Devotion to God’s commandments requires a high degree of selflessness. I have to be willing to give something up for God and it is precisely in setting aside my ego and my needs in favor of something else that satisfaction and happiness may be found.
A righteous person flowers like a date-palm, grows like a cedar in Lebanon. (92:13)
Good behavior is contagious. Unfortunately, so is bad behavior, but the Psalmist and I would rather focus on the power of goodness to multiply. The metaphor in our verse has at multiple layers of meaning.
First, just as a date-palm produces many dates and a cedar tree produces many branches and leaves, a righteous person will have many children. This layer of meaning may not always prove itself to be true. Either because of infertility or by choice, some wonderful and giving people might not have children, or might only have one or two.

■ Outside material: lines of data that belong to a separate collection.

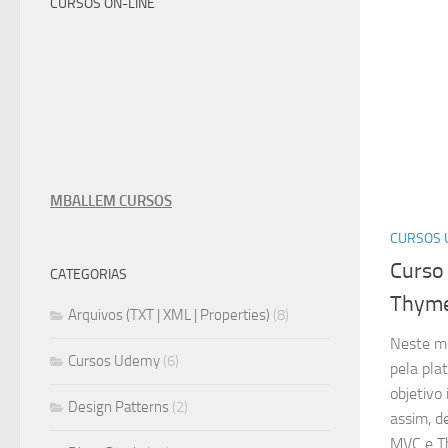
CURSOS ON-LINE
MBALLEM CURSOS
CURSOS
Curso
CATEGORIAS
Thyme
Arquivos (TXT | XML | Properties)
(8)
Neste mê
Cursos Udemy
(6)
pela pl
objetivo
Design Patterns
(2)
assim, d
MVC e T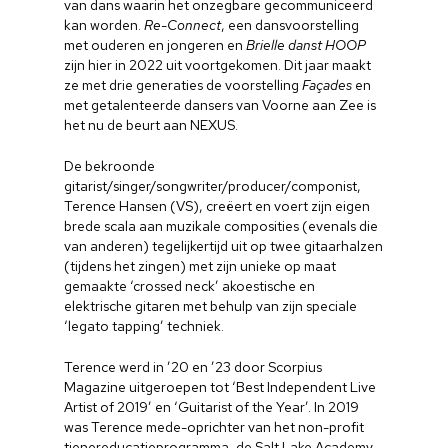
van dans waarin het onzegbare gecommuniceerd
kan worden.
Re-Connect
, een dansvoorstelling
met ouderen en jongeren en
Brielle danst HOOP
zijn hier in 2022 uit voortgekomen. Dit jaar maakt
ze met drie generaties de voorstelling
Façades
en
met getalenteerde dansers van Voorne aan Zee is
het nu de beurt aan NEXUS.
Home
De bekroonde
Cultuuragenda
gitarist/singer/songwriter/producer/componist,
Terence Hansen (VS), creëert en voert zijn eigen
Voor cultuurmake
brede scala aan muzikale composities (evenals die
van anderen) tegelijkertijd uit op twee gitaarhalzen
Cultuur op school
(tijdens het zingen) met zijn unieke op maat
gemaakte ‘crossed neck’ akoestische en
elektrische gitaren met behulp van zijn speciale
Cultuuraanbieder
‘legato tapping’ techniek.
Over ons
Terence werd in ’20 en ’23 door Scorpius
Magazine uitgeroepen tot ‘Best Independent Live
Nieuwsbrief
Artist of 2019’ en ‘Guitarist of the Year’. In 2019
was Terence mede-oprichter van het non-profit
tienereducatieprogramma, de Salt Lake Academy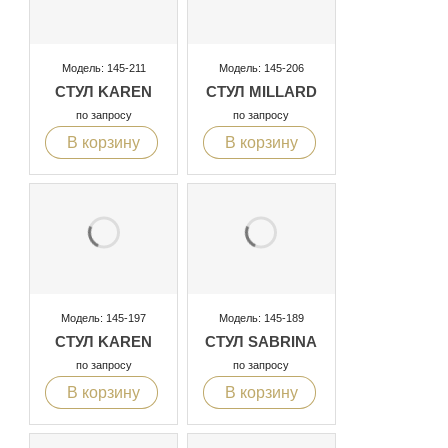
Модель: 145-211
Модель: 145-206
СТУЛ KAREN
СТУЛ MILLARD
по запросу
по запросу
В корзину
В корзину
Модель: 145-197
Модель: 145-189
СТУЛ KAREN
СТУЛ SABRINA
по запросу
по запросу
В корзину
В корзину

Second, just as both a date-palm and a cedar tree grow straight and tall, so too a righteous person stands tall and walks a straight path. By definition a righteous person follows a straight path as long as we define this to mean that such a person lives according to their principles. Great practitioners of civil disobedience like Gandhi, Martin Luther King, Jr., and Rosa Parks lived precisely according to their sense of justice, even when it meant disobeying the law. Humility is also a significant value, so one can proudly stand up for one’s convictions while also avoiding the sin of arrogance.
Third, the fruit, branches, and leaves on the trees can also be understood as the good deeds of the righteous person. Just as the trees sweeten the world with the smell and taste of their products, so too do the actions of a good person make the world a sweeter place.
Psalm 92, with its focus on the victory of joy, faithfulness, and righteousness, is also known as the Psalm for Shabbat. The actions of righteous people bring the world closer to “a day which is all Shabbat,” one of the Jewish expressions for the messianic era.